9,Dr. Seuss: American Icon,Fascinating account of a genius at work


In [6]:
# we need topics for each review which summarise them. We have the function below which takes the model which we will define later, 
# the kinds of words or terms that correspond to topics and a count of representative words or topics we want. It then iterates through the 
# model giving an index to each topic and assigning each item in the model a topic and finally printing these results.

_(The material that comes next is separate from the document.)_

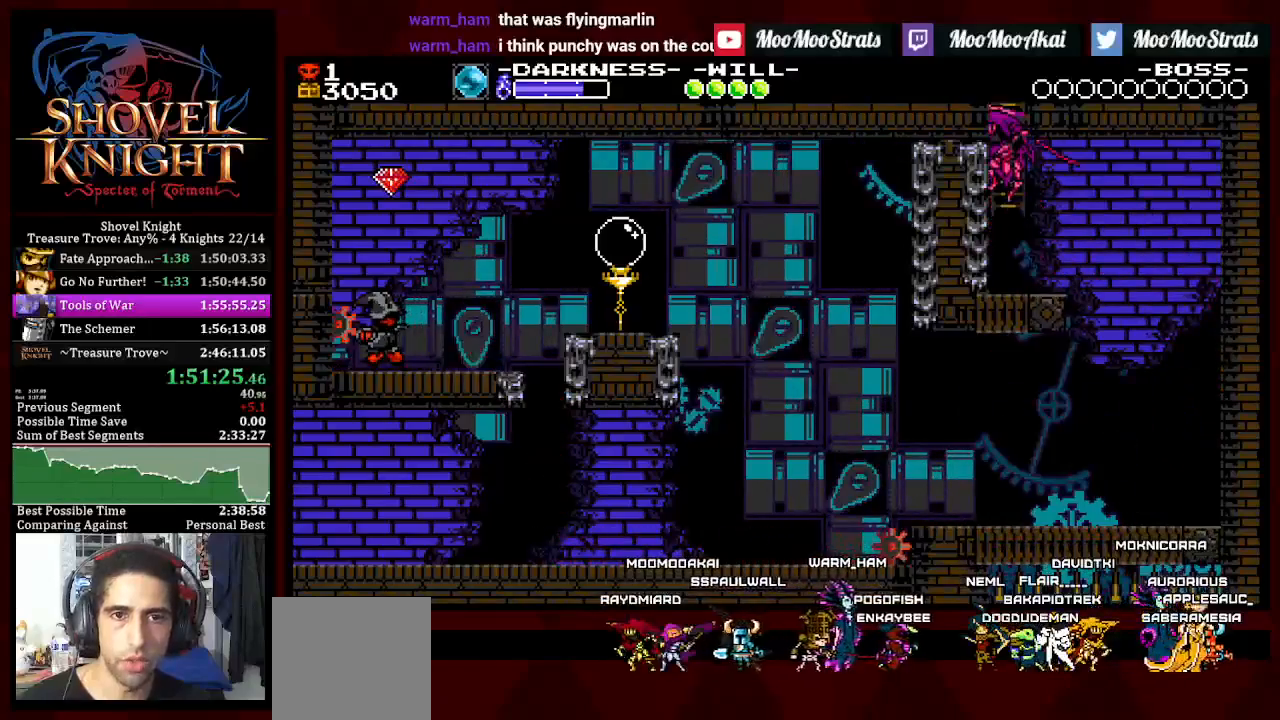
{"buttons": ["DPAD_UP"], "left_stick": "center", "right_stick": "center", "events": [[67, "CROSS", "up"], [83, "DPAD_LEFT", "up"]]}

def display_topics(model, feature_names, no_top_words):
    for topic_idx, topic in enumerate(model.components_):
        print(f"Topic {topic_idx}:")
        print(" ".join([feature_names[i] for i in topic.argsort()[:-no_top_words - 1:-1]]))

In [9]:
# our main function for performing topic modelling

def main_topics(reviews_df):
    # CountVectorizer converts the text into a term-document matrix. Rows correspond to documents and columns to words and looks at frequency of words.
    vectorizer = CountVectorizer(max_df=0.95, min_df=2, stop_words='english')
    doc_term_matrix = vectorizer.fit_transform(reviews_df['review_summary'])
    # LDA is the topic modelling function which finds topics in documents - we have specified 5 topics per document
    lda = LatentDirichletAllocation(n_components=5, random_state=0) 
    lda.fit(doc_term_matrix)

    # we then use the previous function to display the top 10 words given to each of the 5 topics
    no_top_words = 10
    display_topics(lda, vectorizer.get_feature_names_out(), no_top_words)
    # This function finds the probability of each review belonging to a topic in a matrix with each review being a row and each column a topic
    topic_values = lda.transform(doc_term_matrix)
    reviews_df['Main_Topic'] = topic_values.argmax(axis=1)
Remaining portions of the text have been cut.